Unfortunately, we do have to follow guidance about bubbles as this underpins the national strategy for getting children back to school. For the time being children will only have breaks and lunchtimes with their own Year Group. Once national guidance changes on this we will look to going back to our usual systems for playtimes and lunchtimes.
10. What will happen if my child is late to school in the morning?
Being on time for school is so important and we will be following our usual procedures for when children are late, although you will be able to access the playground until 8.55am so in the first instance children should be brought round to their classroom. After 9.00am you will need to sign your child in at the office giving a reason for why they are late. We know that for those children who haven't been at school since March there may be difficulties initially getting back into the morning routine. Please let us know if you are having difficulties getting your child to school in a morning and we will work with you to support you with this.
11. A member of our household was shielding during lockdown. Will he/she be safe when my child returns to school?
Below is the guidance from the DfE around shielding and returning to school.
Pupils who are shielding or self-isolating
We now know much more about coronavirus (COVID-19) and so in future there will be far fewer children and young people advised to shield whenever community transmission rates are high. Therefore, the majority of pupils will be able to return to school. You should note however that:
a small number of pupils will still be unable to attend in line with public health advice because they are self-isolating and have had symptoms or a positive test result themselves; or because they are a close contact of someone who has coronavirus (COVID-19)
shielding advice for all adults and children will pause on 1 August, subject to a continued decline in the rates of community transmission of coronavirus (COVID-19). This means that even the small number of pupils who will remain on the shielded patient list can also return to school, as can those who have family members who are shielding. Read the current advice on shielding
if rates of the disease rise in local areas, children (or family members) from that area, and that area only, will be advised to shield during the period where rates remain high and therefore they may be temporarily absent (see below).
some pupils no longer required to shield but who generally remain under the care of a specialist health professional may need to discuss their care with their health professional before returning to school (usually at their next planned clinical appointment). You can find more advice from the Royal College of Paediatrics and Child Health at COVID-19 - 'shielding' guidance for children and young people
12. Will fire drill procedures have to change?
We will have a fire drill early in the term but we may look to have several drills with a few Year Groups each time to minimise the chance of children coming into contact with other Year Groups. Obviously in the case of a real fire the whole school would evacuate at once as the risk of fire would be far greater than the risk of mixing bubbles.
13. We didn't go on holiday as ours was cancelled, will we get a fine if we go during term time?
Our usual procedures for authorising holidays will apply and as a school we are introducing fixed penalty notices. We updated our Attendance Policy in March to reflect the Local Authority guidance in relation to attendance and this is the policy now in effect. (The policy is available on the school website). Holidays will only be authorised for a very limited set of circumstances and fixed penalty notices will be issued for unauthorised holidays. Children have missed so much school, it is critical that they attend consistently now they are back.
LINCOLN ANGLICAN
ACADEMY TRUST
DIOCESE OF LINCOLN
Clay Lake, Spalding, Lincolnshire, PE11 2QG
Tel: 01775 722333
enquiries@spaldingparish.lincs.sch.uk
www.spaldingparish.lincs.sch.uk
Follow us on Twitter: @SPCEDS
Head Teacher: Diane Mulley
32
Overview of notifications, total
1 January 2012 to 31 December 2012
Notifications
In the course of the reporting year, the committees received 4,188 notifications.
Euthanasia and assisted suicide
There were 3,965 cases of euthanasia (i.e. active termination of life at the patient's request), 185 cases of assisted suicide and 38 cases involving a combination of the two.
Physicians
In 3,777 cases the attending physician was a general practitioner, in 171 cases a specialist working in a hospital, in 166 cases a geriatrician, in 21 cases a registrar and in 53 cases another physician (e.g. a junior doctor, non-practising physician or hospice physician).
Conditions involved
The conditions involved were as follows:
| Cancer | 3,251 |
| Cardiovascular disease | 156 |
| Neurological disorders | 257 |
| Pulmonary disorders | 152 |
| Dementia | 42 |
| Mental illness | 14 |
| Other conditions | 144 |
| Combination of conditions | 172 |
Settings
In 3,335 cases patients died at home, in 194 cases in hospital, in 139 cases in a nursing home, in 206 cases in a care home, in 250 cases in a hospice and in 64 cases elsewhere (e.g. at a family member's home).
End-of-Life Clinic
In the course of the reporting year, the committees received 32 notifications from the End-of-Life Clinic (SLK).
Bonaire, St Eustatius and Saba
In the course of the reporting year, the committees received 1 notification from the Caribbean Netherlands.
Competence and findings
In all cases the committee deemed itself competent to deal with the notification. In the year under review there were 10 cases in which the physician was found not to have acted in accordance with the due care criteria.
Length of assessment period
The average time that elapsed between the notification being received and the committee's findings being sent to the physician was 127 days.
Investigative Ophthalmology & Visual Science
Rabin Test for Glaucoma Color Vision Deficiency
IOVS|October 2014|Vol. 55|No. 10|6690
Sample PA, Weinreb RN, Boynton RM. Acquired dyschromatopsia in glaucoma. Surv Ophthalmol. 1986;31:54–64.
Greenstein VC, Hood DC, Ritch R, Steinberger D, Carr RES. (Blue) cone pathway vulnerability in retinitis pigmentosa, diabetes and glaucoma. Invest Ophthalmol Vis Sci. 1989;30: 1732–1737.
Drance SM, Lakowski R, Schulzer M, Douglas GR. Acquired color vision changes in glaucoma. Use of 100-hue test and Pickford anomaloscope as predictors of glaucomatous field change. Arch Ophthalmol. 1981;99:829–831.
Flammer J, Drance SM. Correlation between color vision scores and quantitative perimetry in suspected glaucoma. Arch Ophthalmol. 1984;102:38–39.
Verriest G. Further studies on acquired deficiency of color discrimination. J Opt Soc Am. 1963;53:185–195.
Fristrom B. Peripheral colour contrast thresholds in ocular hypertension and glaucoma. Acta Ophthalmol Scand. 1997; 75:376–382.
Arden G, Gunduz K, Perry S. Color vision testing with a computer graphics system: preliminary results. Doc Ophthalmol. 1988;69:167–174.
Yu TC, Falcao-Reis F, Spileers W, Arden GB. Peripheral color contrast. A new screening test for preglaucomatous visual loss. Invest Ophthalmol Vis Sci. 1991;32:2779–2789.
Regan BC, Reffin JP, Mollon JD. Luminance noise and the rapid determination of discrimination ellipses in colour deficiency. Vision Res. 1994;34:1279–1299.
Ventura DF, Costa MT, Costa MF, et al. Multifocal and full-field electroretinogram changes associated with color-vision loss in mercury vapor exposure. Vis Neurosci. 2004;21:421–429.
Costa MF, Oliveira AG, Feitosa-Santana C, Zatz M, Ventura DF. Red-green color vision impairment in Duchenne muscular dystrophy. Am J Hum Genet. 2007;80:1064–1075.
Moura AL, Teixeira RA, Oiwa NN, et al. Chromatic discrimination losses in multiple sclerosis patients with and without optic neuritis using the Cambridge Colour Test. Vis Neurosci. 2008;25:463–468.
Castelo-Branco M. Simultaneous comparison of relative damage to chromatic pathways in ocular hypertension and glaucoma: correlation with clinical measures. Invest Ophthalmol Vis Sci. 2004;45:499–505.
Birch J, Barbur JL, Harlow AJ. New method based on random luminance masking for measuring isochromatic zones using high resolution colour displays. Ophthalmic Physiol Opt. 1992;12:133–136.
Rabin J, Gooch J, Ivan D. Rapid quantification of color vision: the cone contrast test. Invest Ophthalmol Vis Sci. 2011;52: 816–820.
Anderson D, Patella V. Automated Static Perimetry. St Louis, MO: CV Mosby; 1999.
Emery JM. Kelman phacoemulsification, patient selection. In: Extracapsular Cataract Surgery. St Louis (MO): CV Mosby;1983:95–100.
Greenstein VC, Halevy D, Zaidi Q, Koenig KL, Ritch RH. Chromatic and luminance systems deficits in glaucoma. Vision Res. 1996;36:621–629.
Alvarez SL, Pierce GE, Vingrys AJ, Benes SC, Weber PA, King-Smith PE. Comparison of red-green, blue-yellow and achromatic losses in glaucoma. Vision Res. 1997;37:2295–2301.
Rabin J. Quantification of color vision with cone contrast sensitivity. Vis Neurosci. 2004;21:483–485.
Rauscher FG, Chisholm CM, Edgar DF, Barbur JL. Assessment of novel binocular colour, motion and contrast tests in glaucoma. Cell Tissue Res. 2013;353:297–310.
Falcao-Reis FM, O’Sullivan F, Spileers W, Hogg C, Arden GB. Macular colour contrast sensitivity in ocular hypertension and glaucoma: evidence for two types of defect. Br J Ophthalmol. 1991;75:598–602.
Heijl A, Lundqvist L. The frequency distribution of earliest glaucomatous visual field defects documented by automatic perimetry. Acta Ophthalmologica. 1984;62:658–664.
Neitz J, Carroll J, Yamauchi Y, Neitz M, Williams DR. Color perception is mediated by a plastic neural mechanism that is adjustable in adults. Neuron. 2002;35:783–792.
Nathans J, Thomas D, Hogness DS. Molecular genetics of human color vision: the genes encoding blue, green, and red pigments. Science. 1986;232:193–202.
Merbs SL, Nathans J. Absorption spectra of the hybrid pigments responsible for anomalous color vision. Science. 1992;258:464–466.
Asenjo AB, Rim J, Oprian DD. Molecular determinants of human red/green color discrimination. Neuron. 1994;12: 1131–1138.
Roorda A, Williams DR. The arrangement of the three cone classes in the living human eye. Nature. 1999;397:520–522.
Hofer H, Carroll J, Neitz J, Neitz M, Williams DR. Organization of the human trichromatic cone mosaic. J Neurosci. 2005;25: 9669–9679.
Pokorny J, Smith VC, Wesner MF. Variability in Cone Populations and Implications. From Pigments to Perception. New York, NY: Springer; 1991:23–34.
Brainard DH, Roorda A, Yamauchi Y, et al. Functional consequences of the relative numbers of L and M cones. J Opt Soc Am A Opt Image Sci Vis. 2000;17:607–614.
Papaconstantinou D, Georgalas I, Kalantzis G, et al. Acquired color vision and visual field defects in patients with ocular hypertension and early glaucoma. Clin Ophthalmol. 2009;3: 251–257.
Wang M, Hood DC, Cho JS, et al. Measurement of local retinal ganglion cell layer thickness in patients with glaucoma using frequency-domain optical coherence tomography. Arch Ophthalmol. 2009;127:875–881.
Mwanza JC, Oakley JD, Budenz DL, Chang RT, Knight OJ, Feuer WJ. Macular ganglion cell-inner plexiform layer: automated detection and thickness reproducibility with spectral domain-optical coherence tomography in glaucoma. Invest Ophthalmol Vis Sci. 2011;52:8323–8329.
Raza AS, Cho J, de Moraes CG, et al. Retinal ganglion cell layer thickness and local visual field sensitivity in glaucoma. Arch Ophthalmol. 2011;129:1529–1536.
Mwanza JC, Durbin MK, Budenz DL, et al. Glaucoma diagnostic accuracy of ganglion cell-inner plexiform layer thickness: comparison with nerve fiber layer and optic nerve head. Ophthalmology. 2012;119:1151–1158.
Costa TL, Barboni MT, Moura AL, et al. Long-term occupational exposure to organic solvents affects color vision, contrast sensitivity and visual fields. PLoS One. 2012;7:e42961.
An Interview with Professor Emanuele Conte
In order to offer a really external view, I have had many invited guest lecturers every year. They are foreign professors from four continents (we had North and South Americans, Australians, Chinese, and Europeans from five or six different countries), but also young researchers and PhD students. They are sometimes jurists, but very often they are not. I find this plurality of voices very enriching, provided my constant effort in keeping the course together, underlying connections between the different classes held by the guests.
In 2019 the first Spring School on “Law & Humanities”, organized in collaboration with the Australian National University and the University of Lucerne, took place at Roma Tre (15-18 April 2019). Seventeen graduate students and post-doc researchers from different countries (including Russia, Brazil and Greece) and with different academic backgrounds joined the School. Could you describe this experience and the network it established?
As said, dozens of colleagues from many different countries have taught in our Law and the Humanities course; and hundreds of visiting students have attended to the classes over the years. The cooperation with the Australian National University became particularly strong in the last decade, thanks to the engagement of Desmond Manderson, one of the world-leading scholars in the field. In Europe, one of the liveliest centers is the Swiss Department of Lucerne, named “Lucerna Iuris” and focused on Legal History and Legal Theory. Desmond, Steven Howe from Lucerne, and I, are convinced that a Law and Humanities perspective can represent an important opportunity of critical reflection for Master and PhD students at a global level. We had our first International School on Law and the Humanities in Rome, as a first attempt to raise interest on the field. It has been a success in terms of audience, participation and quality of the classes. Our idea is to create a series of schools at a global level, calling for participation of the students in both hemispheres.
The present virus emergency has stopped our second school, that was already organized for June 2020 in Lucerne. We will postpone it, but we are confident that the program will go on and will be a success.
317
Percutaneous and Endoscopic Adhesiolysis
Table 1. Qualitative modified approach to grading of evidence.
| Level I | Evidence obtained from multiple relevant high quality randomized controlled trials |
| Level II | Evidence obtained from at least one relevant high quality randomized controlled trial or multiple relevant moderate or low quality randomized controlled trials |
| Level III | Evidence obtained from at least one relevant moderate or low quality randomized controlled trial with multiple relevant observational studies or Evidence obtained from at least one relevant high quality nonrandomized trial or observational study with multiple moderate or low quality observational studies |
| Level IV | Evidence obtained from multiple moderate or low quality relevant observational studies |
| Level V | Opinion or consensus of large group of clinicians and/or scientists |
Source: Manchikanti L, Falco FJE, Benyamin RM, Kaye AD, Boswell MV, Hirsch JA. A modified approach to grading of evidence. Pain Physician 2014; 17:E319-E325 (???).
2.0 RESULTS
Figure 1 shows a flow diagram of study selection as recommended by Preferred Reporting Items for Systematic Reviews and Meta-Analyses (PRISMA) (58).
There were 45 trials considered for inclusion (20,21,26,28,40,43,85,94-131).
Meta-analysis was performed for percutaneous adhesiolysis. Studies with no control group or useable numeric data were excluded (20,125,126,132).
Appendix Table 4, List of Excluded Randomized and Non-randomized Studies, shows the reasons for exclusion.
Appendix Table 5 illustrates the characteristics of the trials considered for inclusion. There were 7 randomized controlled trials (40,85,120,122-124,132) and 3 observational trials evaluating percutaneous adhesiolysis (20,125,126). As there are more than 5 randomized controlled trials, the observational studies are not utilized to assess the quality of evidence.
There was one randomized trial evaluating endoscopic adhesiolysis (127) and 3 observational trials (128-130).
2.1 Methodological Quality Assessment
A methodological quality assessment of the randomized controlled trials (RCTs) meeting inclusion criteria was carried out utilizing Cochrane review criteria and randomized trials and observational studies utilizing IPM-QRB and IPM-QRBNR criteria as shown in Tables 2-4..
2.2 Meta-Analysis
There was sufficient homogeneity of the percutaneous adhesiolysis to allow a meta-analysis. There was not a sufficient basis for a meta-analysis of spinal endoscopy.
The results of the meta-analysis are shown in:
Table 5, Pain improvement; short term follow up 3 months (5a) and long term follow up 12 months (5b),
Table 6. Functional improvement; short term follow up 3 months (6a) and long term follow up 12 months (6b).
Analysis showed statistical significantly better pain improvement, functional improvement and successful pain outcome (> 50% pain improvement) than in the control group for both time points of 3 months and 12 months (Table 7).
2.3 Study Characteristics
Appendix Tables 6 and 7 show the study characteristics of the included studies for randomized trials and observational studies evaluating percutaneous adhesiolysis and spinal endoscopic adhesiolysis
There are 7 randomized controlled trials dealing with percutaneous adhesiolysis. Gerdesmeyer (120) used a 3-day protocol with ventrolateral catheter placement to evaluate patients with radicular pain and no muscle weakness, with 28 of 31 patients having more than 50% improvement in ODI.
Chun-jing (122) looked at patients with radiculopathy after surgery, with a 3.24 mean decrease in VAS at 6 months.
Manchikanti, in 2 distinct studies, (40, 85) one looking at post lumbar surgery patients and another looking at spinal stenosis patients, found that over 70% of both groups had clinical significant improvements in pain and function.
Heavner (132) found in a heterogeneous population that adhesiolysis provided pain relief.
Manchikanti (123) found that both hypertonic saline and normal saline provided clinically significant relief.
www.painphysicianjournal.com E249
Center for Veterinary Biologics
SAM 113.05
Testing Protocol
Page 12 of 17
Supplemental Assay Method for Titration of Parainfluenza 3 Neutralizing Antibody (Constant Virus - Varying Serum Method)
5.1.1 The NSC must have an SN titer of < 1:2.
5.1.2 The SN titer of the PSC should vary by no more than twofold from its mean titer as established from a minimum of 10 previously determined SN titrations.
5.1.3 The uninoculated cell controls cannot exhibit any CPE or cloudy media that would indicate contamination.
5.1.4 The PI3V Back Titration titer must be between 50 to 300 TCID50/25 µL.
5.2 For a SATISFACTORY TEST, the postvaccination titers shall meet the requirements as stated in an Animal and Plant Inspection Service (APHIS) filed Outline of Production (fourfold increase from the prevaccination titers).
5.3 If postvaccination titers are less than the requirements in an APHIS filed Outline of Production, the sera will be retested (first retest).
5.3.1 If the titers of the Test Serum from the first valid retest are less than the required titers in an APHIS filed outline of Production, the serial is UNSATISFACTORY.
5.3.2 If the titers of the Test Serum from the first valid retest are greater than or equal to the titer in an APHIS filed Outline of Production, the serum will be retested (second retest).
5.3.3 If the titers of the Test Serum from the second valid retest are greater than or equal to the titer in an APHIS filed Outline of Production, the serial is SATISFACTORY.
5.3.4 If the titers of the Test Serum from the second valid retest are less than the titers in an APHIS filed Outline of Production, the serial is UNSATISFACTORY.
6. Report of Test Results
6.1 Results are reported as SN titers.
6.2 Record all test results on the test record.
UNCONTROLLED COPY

——

● Exercise instructions
Only the lines from the one containing "2.2 Meta-Analysis" through the one containing "2.3 Study Characteristics" are to be retyped, both boundary lines included, with no other material.

● Solved exercise
2.2 Meta-Analysis
There was sufficient homogeneity of the percutaneous adhesiolysis to allow a meta-analysis. There was not a sufficient basis for a meta-analysis of spinal endoscopy.
The results of the meta-analysis are shown in:
Table 5, Pain improvement; short term follow up 3 months (5a) and long term follow up 12 months (5b),
Table 6. Functional improvement; short term follow up 3 months (6a) and long term follow up 12 months (6b).
Analysis showed statistical significantly better pain improvement, functional improvement and successful pain outcome (> 50% pain improvement) than in the control group for both time points of 3 months and 12 months (Table 7).
2.3 Study Characteristics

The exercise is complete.